> [COSA SI RICHIEDE]: Ricopia fedelmente dal brano su Fuocoammare il passo che va da "[rating=3] Il documentario" fino a "lampedusano offre loro." compreso.

> [BRANO DA ESAMINARE]:
▬▬▬▬▬▬▬▬▬▬

Fuocoammare: il mare tinto di rosso al largo di Lampedusa

[rating=3] Il documentario di Gianfranco Rosi Fuocoammare, unico film italiano in corsa alla 66esima edizione del Festival di Berlino, ha vinto l’ambito Orso d’oro; Meryl Streep, presidente della giuria ha così commentato la vittoria: “Film eccitante e originale, la giuria è stata travolta dalla compassione. Un film che mette insieme arte e politica e tante sfumature. È esattamente quel che significa arte nel modo in cui lo intende la Berlinale. Un libero racconto e immagini di verità che ci racconta quello che succede oggi. Un film urgente, visionario, necessario”.

La pellicola racconta infatti il dramma dei migranti provenienti dai paesi del terzo mondo che giungono, a bordo di gommoni, nel mare che bagna Lampedusa e dell’accoglienza e gli aiuti che il popolo lampedusano offre loro.

▬▬▬▬▬▬▬▬▬▬

> [DATI FORNITI]:
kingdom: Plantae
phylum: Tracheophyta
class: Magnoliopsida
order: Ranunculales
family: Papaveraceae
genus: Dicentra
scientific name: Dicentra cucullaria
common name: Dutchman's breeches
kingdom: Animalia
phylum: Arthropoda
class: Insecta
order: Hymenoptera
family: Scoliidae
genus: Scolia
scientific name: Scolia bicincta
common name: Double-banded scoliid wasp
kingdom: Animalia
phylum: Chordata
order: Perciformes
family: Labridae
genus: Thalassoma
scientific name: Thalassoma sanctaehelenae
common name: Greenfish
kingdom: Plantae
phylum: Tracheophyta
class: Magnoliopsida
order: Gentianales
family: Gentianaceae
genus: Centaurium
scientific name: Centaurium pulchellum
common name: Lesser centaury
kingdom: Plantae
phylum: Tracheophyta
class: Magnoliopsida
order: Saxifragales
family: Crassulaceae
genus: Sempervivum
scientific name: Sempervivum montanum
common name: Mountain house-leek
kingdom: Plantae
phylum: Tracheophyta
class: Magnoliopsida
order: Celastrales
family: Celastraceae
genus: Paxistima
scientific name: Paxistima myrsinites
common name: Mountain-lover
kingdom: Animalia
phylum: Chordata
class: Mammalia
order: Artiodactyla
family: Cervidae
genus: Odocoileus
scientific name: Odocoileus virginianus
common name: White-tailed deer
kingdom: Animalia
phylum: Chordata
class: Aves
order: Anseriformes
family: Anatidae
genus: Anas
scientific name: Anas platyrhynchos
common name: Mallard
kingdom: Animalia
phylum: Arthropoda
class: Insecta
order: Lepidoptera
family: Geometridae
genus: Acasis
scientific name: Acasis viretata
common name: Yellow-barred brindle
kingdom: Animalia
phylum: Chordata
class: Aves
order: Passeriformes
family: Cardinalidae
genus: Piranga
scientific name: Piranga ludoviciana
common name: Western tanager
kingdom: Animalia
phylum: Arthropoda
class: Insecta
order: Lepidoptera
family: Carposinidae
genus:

▬▬▬▬▬▬▬▬▬▬

> [RISPOSTA]:
[rating=3] Il documentario di Gianfranco Rosi Fuocoammare, unico film italiano in corsa alla 66esima edizione del Festival di Berlino, ha vinto l’ambito Orso d’oro; Meryl Streep, presidente della giuria ha così commentato la vittoria: “Film eccitante e originale, la giuria è stata travolta dalla compassione. Un film che mette insieme arte e politica e tante sfumature. È esattamente quel che significa arte nel modo in cui lo intende la Berlinale. Un libero racconto e immagini di verità che ci racconta quello che succede oggi. Un film urgente, visionario, necessario”.

La pellicola racconta infatti il dramma dei migranti provenienti dai paesi del terzo mondo che giungono, a bordo di gommoni, nel mare che bagna Lampedusa e dell’accoglienza e gli aiuti che il popolo lampedusano offre loro.